With an elegant mix of technology and conversational UI, companies can build a cloud-based centralized repository. By doing this, they overcome two obstacles. The information resides at a common hub (and not on any individual’s system) and those with authorized access can leverage it any time, anywhere. Second, by creating a list of FAQs with a conversation UI, they can preempt the choking of their Internal Helpdesk service lines. The helpdesk can, in turn, focus on other value added services.
11. Risk Management
The project progress can be derailed by any unforeseen circumstances and out-of-control variables. Part of a good plan is to plan for it not panning out as planned. It’s futile to press the panic button when the project has started going haywire. Such knee-jerk reactions can further exacerbate the already downward spiral.
By identifying potential “what if’ scenarios and creating contingency plans, managers can confidently address project-critical issues. A good project risk management plan scans the full breadth of operations from a threat perspective and develops Plan B (or C).
Since most risks ultimately endanger budget, time or workforce, the plan must be resilient enough to withstand their onslaught. By developing predetermined responses to these unsettling events, the managers can buy enough time to sail past the emergency and implement a better, long term solution.

▬▬▬

What the task asks
Condense the paragraph in the project management excerpt above that begins "Since most risks ultimately endanger" into a shorter version that keeps its main facts.

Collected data

▬▬▬

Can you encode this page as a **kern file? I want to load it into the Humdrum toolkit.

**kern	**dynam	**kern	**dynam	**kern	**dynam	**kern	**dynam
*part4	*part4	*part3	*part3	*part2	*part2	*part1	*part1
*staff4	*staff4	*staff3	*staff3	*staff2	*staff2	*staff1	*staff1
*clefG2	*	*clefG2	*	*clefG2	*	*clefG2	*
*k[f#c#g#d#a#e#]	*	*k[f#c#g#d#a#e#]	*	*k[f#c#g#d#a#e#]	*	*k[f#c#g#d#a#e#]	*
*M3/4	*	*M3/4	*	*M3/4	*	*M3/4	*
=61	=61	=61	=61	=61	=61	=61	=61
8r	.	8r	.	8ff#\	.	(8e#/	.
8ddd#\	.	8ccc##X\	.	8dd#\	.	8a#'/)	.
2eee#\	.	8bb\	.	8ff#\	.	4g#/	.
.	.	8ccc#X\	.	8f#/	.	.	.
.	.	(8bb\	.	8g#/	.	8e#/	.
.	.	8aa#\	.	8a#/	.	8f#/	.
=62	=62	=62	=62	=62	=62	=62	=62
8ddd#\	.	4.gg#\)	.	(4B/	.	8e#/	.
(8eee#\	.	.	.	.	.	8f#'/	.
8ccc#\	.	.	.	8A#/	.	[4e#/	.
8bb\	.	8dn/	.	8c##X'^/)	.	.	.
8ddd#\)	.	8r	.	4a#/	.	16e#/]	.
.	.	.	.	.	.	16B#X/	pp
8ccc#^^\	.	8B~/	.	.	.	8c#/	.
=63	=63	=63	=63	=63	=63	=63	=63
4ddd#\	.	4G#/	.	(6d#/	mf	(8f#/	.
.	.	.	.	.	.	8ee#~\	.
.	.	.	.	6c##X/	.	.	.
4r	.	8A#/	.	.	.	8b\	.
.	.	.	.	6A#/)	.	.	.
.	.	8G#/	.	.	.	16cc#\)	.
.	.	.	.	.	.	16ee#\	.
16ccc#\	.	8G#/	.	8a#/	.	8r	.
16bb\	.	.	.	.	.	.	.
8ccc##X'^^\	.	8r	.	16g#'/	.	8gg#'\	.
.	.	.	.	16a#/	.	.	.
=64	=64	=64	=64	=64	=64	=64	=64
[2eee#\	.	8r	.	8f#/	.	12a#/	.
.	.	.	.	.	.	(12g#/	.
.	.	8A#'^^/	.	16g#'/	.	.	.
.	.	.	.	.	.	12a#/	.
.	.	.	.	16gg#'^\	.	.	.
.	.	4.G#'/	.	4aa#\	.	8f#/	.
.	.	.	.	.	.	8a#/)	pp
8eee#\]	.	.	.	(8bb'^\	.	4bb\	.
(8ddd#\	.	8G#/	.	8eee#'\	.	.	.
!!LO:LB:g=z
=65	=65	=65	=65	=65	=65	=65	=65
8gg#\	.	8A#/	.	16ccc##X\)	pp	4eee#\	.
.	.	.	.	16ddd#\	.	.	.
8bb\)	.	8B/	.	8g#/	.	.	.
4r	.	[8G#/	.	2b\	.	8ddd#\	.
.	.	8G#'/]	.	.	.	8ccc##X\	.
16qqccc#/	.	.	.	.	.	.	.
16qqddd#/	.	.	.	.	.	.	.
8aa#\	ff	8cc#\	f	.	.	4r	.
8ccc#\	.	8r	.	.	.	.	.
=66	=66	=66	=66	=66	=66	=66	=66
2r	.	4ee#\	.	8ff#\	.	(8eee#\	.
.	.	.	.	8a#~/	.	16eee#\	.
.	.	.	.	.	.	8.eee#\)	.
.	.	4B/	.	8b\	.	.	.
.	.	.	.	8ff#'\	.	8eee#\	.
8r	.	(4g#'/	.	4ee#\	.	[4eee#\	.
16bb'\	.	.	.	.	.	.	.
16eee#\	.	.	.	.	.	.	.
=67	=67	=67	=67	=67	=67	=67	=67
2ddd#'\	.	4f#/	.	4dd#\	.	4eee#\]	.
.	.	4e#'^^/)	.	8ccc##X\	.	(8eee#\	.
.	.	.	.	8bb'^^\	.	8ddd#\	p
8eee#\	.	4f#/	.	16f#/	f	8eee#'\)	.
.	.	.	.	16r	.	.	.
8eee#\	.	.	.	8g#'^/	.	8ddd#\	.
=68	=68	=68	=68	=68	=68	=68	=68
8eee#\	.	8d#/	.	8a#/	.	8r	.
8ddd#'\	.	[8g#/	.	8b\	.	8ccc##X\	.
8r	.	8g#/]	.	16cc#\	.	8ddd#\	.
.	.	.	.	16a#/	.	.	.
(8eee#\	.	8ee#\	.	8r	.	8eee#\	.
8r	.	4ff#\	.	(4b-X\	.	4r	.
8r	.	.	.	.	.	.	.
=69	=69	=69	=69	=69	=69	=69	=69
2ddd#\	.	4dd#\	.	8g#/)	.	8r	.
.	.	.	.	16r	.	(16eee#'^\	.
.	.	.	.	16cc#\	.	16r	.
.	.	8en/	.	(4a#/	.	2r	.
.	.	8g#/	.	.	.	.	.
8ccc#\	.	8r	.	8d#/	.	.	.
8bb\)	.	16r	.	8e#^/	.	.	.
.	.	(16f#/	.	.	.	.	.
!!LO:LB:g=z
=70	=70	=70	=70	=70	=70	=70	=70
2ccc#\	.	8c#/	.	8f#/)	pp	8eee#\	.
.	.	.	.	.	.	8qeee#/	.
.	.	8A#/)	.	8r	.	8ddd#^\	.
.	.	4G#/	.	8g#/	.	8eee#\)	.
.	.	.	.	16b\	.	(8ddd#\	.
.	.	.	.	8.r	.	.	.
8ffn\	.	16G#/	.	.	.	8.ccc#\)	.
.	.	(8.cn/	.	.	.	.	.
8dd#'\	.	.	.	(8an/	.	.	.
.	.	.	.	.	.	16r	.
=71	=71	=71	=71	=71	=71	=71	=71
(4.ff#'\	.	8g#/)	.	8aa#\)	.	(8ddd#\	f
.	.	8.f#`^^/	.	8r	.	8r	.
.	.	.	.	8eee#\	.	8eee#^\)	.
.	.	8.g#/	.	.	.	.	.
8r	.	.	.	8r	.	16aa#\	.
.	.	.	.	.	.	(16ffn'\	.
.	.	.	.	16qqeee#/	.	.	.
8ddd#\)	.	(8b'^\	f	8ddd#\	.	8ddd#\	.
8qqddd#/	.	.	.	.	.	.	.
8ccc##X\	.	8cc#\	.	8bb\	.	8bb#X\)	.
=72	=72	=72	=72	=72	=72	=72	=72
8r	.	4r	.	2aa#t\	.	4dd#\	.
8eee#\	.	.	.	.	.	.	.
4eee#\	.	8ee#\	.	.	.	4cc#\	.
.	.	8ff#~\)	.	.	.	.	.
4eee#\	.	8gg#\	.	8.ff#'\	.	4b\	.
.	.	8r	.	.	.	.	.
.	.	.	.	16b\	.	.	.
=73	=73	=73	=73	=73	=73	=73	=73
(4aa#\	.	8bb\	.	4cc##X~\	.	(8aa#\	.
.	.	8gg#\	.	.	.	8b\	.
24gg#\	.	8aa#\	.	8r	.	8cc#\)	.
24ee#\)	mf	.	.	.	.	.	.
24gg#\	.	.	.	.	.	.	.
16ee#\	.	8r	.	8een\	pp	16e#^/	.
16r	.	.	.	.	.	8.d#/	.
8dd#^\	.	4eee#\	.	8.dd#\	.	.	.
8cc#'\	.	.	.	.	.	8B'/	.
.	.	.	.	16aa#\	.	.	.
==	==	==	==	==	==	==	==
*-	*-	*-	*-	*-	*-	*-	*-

▬▬▬

Reply
Most risks ultimately threaten budget, time or workforce, so the plan must be resilient enough to withstand them. Predetermined responses to such events let managers buy time to get past the emergency and put a better long-term solution in place.